The alternative starts with correcting the wrong framing (Aiginger 2019). Economic problems in the EU exist, but in general well-being is higher and poverty lower than 30 years ago. Life expectancy is increasing, in contrast to the US. The EU has brought peace to a conflict-ridden continent.

Second, the EU and its member countries need a new strategy for governance, migration, and ageing. The members should agree what can be done better in a joint effort. Special emphasis has to be given to the problems of ageing. The population in Africa will quadruple in this century, while the share of people aged between 20 and 30 will decrease by a third or will even halve in Southern and Eastern Europe (Rodriguez-Pose 2018). Migration needs a policy mix – on the one hand, attracting qualified migrants plus training and integrating humanitarian refugees; on the other, devising a strategy for investment, education, and governance in Africa. This is very different to the instruments proposed by populists. 

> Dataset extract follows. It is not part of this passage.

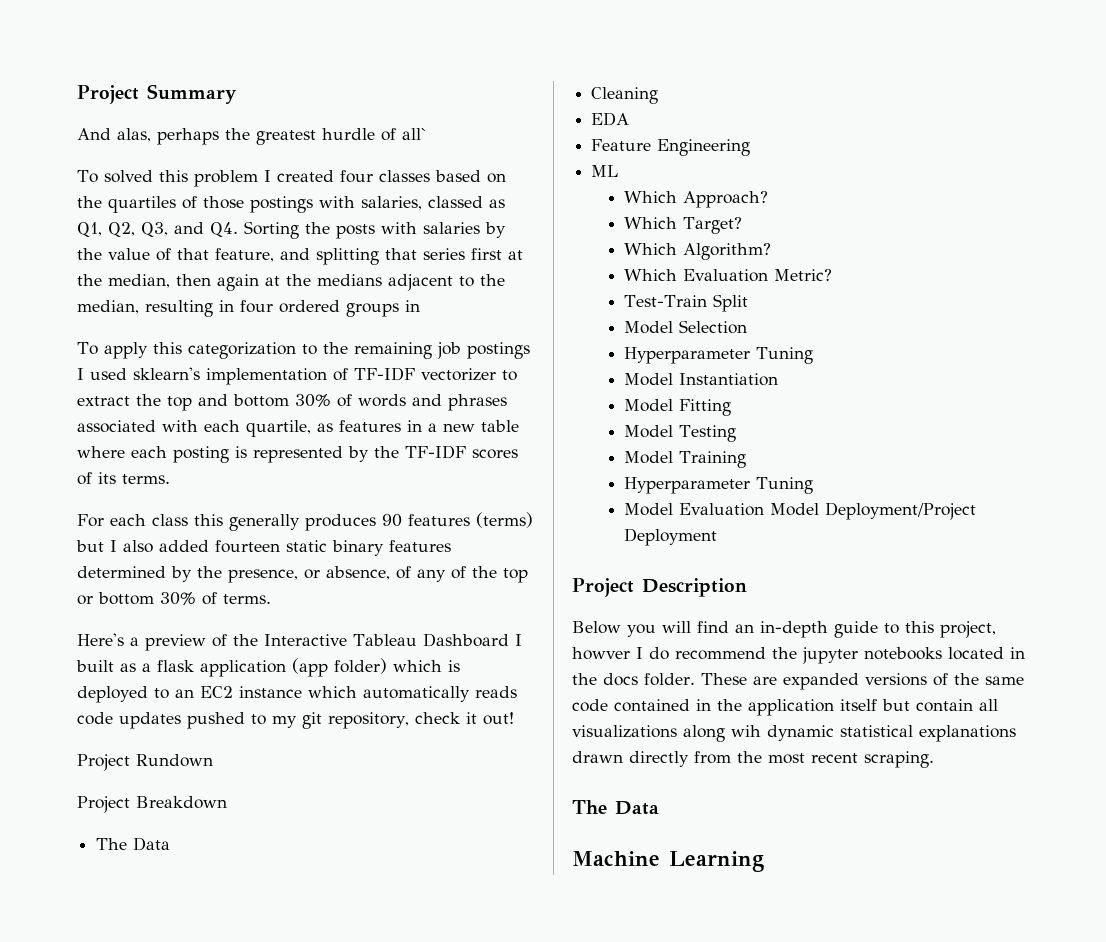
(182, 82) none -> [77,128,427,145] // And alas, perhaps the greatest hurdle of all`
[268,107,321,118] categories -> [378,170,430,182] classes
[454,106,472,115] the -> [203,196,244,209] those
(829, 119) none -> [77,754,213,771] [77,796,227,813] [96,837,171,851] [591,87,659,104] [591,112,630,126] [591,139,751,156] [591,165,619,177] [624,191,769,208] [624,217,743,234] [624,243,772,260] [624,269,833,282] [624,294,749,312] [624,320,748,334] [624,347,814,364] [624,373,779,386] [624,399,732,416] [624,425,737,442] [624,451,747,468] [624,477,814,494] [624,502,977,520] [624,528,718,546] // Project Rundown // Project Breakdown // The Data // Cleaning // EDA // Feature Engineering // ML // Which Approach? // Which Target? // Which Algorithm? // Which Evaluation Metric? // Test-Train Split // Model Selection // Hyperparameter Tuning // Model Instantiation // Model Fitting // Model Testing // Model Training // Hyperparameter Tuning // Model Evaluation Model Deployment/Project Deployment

The third step is a vision for 2050. Europe should become the role model for a high-income society providing well-being, lower unemployment, and less inequality, leading in decarbonisation and public sector management. Innovations have to be driven by societal goals and not focus merely on labour productivity. This implies shifting taxes from labour to energy. Unemployment cannot be financed by lifelong social payments but has to be prevented ex ante by empowering young people to take on change in technologies. 

Last but not least, the EU has to reconnect with citizens, who should support the European project not only intellectually, but with empathy. This requires a narrative of why European integration is welfare-enhancing: "A Europe that empowers and increases life choices".

References 

Aiginger, K (2019), "Populism and economic dynamics in Europe", Policy Paper 1/2019, Policy Crossover Center Vienna – Europe.

Fukuyama, F (2018), Identity: The Demand for Dignity and the Politics of Resentment, Profile Books.

Guriev, S (2018), "Economic Drivers of Populism", AEA Papers and Proceedings (108): 200-213.

Mudde, C, and R Kaltwasser (2018), "Studying Populism in Studying Populism in Comparative Perspective", Comparative Policy Studies 51(13): 1667-1693.

Rodriguez-Pose, A (2018), "The revenge of the places that don't matter (and what to do about it)", Cambridge Journal of Regions, Economy and Society 11(1): 189-209.

Rodrik, D (2017), "Populism and the Economics of Globalization", CEPR Discussion Paper 12119.